▶ _TASK INSTRUCTIONS_
Among the entries below, only the lines from the one with "wrist: (164, 156)" through the one with "middle tip: (73, 101)" are to be retyped, exactly and without pictures.

▶ _GIVEN ENTRIES_

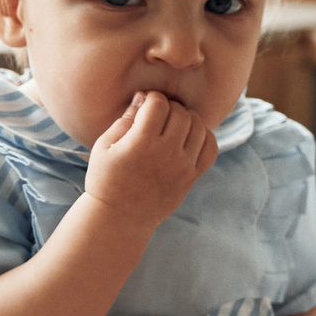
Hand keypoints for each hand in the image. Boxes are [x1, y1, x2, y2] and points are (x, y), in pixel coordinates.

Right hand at [85, 92, 216, 226]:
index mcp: (141, 143)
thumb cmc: (106, 180)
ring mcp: (183, 166)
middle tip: (159, 114)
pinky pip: (211, 148)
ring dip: (188, 119)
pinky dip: (205, 136)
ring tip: (174, 124)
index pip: (159, 103)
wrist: (120, 218)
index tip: (145, 103)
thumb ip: (125, 119)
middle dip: (170, 106)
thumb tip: (143, 96)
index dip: (152, 97)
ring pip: (199, 126)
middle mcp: (166, 153)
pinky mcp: (192, 177)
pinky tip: (189, 137)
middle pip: (181, 113)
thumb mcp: (104, 146)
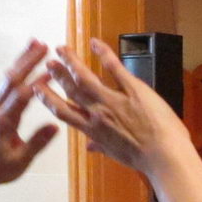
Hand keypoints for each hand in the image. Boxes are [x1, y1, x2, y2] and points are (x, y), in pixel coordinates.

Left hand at [0, 41, 58, 187]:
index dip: (36, 83)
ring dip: (22, 59)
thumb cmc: (0, 168)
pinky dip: (18, 68)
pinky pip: (7, 83)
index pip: (21, 98)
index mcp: (4, 122)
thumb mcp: (21, 161)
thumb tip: (56, 126)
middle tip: (43, 45)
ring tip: (35, 42)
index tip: (51, 71)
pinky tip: (25, 60)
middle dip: (27, 61)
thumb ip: (37, 143)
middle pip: (13, 80)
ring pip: (9, 78)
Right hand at [40, 38, 183, 174]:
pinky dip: (103, 53)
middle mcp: (98, 113)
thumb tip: (89, 147)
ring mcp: (114, 99)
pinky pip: (114, 67)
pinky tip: (94, 43)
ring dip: (72, 61)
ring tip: (62, 49)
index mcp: (93, 130)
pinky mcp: (133, 89)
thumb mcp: (118, 154)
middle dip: (57, 75)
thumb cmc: (144, 159)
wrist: (164, 156)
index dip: (48, 99)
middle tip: (48, 62)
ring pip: (85, 76)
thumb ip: (101, 147)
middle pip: (71, 90)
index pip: (64, 112)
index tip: (37, 89)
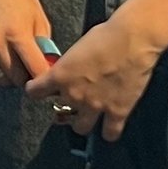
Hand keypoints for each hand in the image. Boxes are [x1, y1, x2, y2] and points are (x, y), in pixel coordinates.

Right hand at [0, 0, 54, 87]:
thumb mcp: (40, 21)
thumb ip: (43, 46)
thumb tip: (47, 68)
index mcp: (18, 34)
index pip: (35, 70)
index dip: (43, 78)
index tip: (46, 78)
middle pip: (16, 78)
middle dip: (27, 78)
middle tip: (31, 71)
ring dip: (11, 78)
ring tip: (17, 68)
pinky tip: (2, 68)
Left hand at [27, 0, 167, 143]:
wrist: (133, 40)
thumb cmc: (106, 35)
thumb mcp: (77, 47)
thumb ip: (69, 65)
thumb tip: (70, 71)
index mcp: (60, 75)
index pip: (34, 91)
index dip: (36, 90)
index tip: (39, 90)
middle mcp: (74, 94)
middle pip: (60, 112)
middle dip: (66, 107)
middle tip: (73, 101)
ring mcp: (95, 106)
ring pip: (81, 128)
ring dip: (83, 122)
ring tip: (89, 116)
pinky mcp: (118, 112)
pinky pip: (109, 134)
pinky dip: (109, 132)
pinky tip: (110, 127)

▶ _TASK ANSWER_
wrist: (164, 156)
index dip: (48, 99)
middle tip: (48, 62)
ring pip: (85, 76)
thumb ip: (101, 147)
middle pip: (71, 90)
index pip: (64, 112)
index tip: (37, 89)
Hand keypoints for each hand in the image. Boxes are [x1, y1, x2, y2] and points are (x, y), in pixel coordinates.

Right hand at [0, 0, 54, 87]:
thumb mcp: (40, 21)
thumb ip: (43, 46)
thumb tip: (47, 68)
index mcp: (18, 34)
index pip: (35, 70)
index dip: (43, 78)
index tip: (46, 78)
middle pip: (16, 78)
middle dip: (27, 78)
middle tip: (31, 71)
ring dip: (11, 78)
ring tip: (17, 68)
pinky tip: (2, 68)
Left hand at [27, 0, 167, 143]:
wrist: (133, 40)
thumb cmc: (106, 35)
thumb mcp: (77, 47)
thumb ip: (69, 65)
thumb tip: (70, 71)
index mcp: (60, 75)
index pip: (34, 91)
index dip: (36, 90)
index tip: (39, 90)
middle mcp: (74, 94)
middle pip: (60, 112)
middle dip: (66, 107)
middle tip: (73, 101)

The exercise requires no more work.